*Work item*. Extend the nature blog entries about Barden Moor below, continuing after their final sentence.
---------- Given text
A Parasitoid of Ectoedemia weaveri

A parasitoid has emerged from one of my Cowberry mines. The exit hole is clearly visible in the cocoon of Ectoedemia weaveri.
I am unsure if this is a chalcidoid or a braconid so have emailed the photo to Mark Shaw and Dick Askew for advice.
Watch this space!

Friday, 21 May 2010

Stonechats and Strawberries

After this Rhopobota ustomaculana emerged yesterday, I decided to revisit Barden Moor and try to photograph the Cowberry in flower.

I made the ascent to Lower Barden Reservoir, this morning, in warm sunshine and was surprised by the numbers of Wild Strawberry flowers growing alongside the path. These seemed to be providing the main nectar source for the abundant Green-veined White butterflies, one of which I saw being grabbed by a spider (look underneath the butterfly!)
I also spotted a couple of Small Coppers and a Peacock.

I finally found a Cowberry flower but think that they will be more in evidence in another fortnight or so. A pair of Stonechats were frustratingly out-of-range of my camera on the east bank of the reservoir.

A couple of these 2cm long caterpillars were found crossing the track at two separate locations. I wonder if these might be Antler Moth?

Sunday, 16 May 2010

Back to Barden

I spent 30 minutes on Barden Moor yesterday afternoon (National Moth Night) in sunny, but breezy, conditions.

A pair of Lapwings chased me along the path presumably warning me away from their chicks.
--------------------
---------- Data listing
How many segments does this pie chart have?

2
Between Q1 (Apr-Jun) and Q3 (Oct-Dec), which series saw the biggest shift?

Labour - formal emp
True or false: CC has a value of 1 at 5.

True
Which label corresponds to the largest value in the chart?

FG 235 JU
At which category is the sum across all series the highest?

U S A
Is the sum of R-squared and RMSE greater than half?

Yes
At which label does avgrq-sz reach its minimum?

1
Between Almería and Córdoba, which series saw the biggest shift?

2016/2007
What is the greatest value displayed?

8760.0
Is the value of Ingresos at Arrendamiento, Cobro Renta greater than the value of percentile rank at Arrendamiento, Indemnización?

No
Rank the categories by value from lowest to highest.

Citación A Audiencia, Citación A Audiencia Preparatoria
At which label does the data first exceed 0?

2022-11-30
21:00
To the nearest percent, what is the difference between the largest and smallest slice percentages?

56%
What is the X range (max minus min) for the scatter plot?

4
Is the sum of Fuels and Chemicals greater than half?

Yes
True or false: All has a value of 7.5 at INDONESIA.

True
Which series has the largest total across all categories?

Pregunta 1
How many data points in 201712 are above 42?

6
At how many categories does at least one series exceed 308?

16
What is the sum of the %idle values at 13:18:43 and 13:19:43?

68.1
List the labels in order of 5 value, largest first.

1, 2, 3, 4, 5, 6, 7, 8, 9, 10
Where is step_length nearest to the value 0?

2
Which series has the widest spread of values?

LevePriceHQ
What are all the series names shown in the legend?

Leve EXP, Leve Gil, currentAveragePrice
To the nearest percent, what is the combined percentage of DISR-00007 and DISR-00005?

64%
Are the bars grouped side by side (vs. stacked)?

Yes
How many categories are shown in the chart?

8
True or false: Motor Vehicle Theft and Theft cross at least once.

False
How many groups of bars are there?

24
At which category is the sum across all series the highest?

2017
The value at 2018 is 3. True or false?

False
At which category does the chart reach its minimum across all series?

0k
--------------------
*Response to the task*.
I didn't venture too far up the hill, this time, but spent some time looking in the heather for larvae and was rewarded with the find of another Northern Eggar caterpillar.

I then noticed a small micro-moth, low down amongst the heather, which I briefly potted to photograph. This is Argyrotaenia ljungiana which can be common on moorland and heaths in all five Yorkshire vice-counties.

Friday, 14 May 2010

Parasitism amongst the Sage

On the 11th April 2010 I noticed a dead noctuid caterpillar lying on top of a Sage leaf in my front garden.

The cause of death was easy to establish as there was an obvious Apantales-type cocoon tucked underneath the rear end of the caterpillar. I also recognised the caterpillar as being a half-grown Noctua fimbriata (Broad-bordered Yellow Underwing), presumably a sibling of 75% of the cast starring in my home-made Christmas card last December!

I kept the caterpillar and cocoon in a container and when the adult parasitoid emerged on 30th April 2010, I posted it to Mark Shaw in Edinburgh.

Mark (an Honary Research Associate at The Royal Museum of Scotland) kindly identified the parasitoid as Cotesia hyphantriae (Riley), quite an isolated species in its genus, that is known to overwiner in low-feeding noctuids. He also emailed the caterpillar photograph to Jim Connell (working on caterpillar ecology in Austria) and received confirmation that the caterpillar was, indeed, Noctua fimbriata.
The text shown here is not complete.